__INSTRUCTIONS TO FOLLOW__
Echo the part of the quarterly filing excerpt that opens with the words containing "ITEM 2. Management's" and closes with "of this document.".

------ PASSAGE TO READ

ITEM 2. Management's Discussion and Analysis of Financial Condition and Results of Operations.


HEWLETT-PACKARD ERSTE
VERMÖGENSVERWALTUNGS- und BETEILIGUNGSGESELLSCHAFT mbH

Management's Discussion and Analysis of Financial Condition and Results of Operations

        The following discussion should be read in conjunction with the Financial Statements and the related notes that appear in Part I, Item 1 of this document.

        This Quarterly Report on Form 10-Q, including "Management's Discussion and Analysis of Financial Condition and Results of Operations" in Item 2, contains forward-looking statements that involve risks and uncertainties, as well as assumptions that, if they never materialize or prove incorrect, could cause the results of HP Erste V&B to differ materially from those expressed or implied by such forward-looking statements. All statements other than statements of historical fact are statements that could be deemed forward-looking statements, including any projections of or statements regarding earnings, revenue, expenses, future access to capital, or other financial items; any statements of the plans, strategies and objectives of management for future operations, including statements regarding the on-going purpose of HP Erste V&B and any statements regarding any potential payment obligations under the CVRs; any statements of belief; and any statements of assumptions underlying any of the foregoing. The risks, uncertainties and assumptions referred to above include the risks that are described under "Factors That Could Affect Future Results" as set forth in "Management's Discussion and Analysis of Financial Condition and Results of Operations" in Item 2 of this report. HP Erste V&B assumes no obligation and does not intend to update these forward-looking statements.

CRITICAL ACCOUNTING POLICIES AND ESTIMATES

General

        Management's Discussion and Analysis of Financial Condition and Results of Operations is based upon our Financial Statements, which have been prepared in accordance with accounting principles generally accepted in the United States. The preparation of these financial statements requires management to make estimates and assumptions that affect the reported amounts of assets, liabilities, revenues and expenses, and related disclosure of contingent assets and liabilities. Management bases its estimates on various assumptions that are believed to be reasonable under the circumstances, the results of which form the basis for making judgments about the carrying values of assets and liabilities that are not readily apparent from other sources. Actual results may differ from these estimates under different assumptions or conditions.

        Management believes the following critical accounting policies affect its more significant estimates and assumptions used in the preparation of its financial statements.

Contingent Value Rights

        HP Erste V&B's liability related to the CVRs will be accrued, and a related intercompany receivable from HP Europa KG recorded, when and if certain cumulative revenue results of HP Parent and its affiliates relating to Indigo (as described in the CVR Agreement, which is incorporated by reference to this report as exhibit 4(a)) are achieved during the three-year period commencing on April 1, 2002. The future cash payment, if any, pursuant to the CVRs will be payable after April 1, 2005. HP Erste V&B's payment obligations pursuant to the CVRs and the CVR Agreement are fully guaranteed by HP Parent. The maximum contingent liability related to the CVRs is approximately $240 million if the cumulative revenue results during the three-year period equals or exceeds $1.6 billion.

------------
------ ENTRIES

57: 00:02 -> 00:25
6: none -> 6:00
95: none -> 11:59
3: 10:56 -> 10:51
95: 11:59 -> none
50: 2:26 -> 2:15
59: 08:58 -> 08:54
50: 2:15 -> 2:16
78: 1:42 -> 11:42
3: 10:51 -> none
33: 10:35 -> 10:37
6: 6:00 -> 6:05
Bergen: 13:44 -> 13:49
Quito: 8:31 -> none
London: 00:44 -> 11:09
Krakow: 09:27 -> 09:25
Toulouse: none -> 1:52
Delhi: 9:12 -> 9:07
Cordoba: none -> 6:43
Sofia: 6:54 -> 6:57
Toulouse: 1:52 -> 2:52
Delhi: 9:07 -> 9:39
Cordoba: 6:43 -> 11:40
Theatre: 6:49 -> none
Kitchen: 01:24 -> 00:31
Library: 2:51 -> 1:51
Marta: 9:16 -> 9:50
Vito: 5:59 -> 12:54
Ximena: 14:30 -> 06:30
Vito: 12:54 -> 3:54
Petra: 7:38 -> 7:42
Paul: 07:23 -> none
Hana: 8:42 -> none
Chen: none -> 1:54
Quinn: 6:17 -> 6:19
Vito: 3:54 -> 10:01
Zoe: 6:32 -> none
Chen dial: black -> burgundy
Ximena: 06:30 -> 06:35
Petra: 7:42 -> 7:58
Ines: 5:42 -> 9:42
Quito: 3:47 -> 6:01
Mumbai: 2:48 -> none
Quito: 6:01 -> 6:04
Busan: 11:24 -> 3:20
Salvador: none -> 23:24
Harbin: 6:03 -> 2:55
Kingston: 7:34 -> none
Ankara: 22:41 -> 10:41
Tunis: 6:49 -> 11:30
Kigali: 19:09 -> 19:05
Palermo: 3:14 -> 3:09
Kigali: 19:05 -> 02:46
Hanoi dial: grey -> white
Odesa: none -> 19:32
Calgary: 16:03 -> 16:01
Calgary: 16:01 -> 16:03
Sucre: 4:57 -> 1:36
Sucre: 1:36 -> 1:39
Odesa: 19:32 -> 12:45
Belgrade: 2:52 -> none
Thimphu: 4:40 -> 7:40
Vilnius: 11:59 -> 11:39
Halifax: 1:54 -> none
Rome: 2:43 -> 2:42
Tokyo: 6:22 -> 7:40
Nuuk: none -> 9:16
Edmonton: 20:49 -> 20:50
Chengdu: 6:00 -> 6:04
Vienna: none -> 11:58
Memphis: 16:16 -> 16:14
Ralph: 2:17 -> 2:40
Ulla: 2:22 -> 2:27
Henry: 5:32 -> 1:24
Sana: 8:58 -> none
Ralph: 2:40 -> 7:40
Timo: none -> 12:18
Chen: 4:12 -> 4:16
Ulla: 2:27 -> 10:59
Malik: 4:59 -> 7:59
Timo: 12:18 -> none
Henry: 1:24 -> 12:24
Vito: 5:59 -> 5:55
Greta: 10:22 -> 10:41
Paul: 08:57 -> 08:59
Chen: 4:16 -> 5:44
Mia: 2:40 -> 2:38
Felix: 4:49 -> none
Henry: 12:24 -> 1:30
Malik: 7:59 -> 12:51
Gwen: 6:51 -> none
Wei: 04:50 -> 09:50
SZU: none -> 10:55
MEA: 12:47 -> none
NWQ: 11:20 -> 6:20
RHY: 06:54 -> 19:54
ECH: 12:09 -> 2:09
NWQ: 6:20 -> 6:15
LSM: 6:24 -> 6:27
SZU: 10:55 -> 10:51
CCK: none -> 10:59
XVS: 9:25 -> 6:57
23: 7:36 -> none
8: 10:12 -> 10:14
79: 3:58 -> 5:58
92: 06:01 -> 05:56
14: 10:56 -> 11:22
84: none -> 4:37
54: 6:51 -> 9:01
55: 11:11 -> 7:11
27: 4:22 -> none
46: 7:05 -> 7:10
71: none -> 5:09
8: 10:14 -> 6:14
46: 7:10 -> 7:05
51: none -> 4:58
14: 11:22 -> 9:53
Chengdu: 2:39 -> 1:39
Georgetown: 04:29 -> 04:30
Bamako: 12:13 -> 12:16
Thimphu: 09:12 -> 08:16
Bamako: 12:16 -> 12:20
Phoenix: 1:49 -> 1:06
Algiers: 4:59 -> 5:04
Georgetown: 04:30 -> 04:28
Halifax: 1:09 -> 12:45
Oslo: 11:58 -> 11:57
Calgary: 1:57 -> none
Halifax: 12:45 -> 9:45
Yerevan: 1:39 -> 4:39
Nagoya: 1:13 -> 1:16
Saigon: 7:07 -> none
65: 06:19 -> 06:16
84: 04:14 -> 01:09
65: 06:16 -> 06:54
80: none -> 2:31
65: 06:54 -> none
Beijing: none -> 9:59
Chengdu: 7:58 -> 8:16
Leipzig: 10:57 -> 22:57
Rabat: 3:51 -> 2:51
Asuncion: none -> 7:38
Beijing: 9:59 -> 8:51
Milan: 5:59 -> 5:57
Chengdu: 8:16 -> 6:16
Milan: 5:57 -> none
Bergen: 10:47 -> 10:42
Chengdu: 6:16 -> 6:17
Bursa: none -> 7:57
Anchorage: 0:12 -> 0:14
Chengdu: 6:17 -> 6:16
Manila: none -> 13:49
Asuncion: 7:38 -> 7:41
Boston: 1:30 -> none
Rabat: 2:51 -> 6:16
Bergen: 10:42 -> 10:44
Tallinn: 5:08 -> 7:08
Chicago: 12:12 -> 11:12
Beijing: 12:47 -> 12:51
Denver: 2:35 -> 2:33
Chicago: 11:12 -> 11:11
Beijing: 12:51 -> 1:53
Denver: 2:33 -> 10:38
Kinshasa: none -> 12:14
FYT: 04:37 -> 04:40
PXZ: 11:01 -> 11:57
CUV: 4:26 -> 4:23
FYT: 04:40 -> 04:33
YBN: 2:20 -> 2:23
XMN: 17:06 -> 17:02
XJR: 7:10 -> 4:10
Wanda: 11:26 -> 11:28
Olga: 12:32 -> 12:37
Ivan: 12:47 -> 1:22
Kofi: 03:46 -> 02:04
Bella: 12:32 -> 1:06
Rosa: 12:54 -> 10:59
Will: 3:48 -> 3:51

------------

__WRITTEN RESPONSE__
ITEM 2. Management's Discussion and Analysis of Financial Condition and Results of Operations.


HEWLETT-PACKARD ERSTE
VERMÖGENSVERWALTUNGS- und BETEILIGUNGSGESELLSCHAFT mbH

Management's Discussion and Analysis of Financial Condition and Results of Operations

        The following discussion should be read in conjunction with the Financial Statements and the related notes that appear in Part I, Item 1 of this document.